You may consider dabbling in the divorcee crowd of older men who are no longer vested in having children. They're often actively looking for women in your age group who don't want children or may be done having children.
Or you may very well find a man who shares similar life goals and still wants to get in under the wire, so to speak, and get married and fire up that baby making machine.
In either case, you'll have to continue to get out there and try. Don't waste any of your time on Tinder and the like with the hookup crowd who are focused solely on frivolities. Also, keep your eyes peeled for "out-of-the-box" chance encounters among single, older, masculine men who aren't actively looking for dates. They may be busy with careers and hobbies and they may be taking an active break from seeing women.
These guys can be a goldmine and you can find them on professional networking sites like LinkedIn.
Also, much of the time, women today have specific idealizations of the kind of man they want (while refusing to be with any other type) vs. the kind of men who would love to date them and pursue something more promising.

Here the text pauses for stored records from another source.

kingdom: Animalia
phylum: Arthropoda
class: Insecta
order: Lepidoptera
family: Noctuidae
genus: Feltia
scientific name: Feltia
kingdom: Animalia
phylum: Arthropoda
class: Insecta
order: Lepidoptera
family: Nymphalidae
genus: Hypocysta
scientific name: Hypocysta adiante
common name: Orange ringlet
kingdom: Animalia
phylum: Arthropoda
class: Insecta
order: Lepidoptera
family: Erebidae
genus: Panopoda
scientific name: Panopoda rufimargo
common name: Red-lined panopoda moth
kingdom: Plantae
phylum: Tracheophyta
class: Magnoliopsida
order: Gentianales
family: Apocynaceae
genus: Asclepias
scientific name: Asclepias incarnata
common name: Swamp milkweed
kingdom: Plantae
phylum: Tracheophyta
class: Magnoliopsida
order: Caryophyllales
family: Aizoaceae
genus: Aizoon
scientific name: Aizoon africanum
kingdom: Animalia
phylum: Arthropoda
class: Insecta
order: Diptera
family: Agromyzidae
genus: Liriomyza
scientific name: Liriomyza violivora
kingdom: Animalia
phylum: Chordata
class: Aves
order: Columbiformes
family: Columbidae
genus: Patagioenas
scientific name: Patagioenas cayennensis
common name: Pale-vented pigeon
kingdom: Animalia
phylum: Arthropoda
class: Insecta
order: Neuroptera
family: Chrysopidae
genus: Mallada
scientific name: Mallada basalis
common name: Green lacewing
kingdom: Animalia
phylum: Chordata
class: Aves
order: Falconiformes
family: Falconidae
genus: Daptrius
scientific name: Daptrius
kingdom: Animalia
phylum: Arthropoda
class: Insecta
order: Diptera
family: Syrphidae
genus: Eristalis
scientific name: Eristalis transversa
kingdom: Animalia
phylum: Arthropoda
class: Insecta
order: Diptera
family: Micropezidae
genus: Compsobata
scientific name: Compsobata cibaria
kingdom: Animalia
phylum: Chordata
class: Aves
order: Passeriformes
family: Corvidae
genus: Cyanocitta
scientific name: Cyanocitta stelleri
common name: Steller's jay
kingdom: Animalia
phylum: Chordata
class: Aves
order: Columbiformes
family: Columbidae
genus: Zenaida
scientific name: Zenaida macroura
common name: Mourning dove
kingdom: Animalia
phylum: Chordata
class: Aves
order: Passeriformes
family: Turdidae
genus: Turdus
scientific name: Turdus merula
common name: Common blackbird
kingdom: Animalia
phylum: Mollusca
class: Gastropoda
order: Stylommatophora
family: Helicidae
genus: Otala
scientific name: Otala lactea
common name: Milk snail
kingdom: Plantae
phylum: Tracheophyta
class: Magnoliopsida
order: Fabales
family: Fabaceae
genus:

I'm not suggesting you "lower your standards" and "take whatever you can get." But you will most certainly have to keep an open mind in terms of not holding out for the knight in shining armor stereotype of a man many women hold dear to them.
In fact, many women who hold these impossible deluded fantasy men near and dear to them are surely winding up alone. A brand spanking new one winds up alone every day—today's pop culture tabloids are replete with their ominous tales of love and loss. And still, they refuse to swallow their pride and dial back their ego and realistically find someone to love who will love them in return.
Don't be like those women (which I suspect you aren't by your frank candor). Your future happiness and a "second chance" at life depends on it. Look for someone you're compatible with, not someone who doesn't exist at this point in time as a result of the fewer dating prospects you are now faced with.
I hope this wasn't too harsh or unjustified, but to know the truth at this juncture is as important as it is necessary. You clearly have it together in terms of what you have to offer and your self-awareness is compelling as it is noteworthy. You should have zero trouble finding a man who isn't "perfect" but will most certainly be the perfect man for you.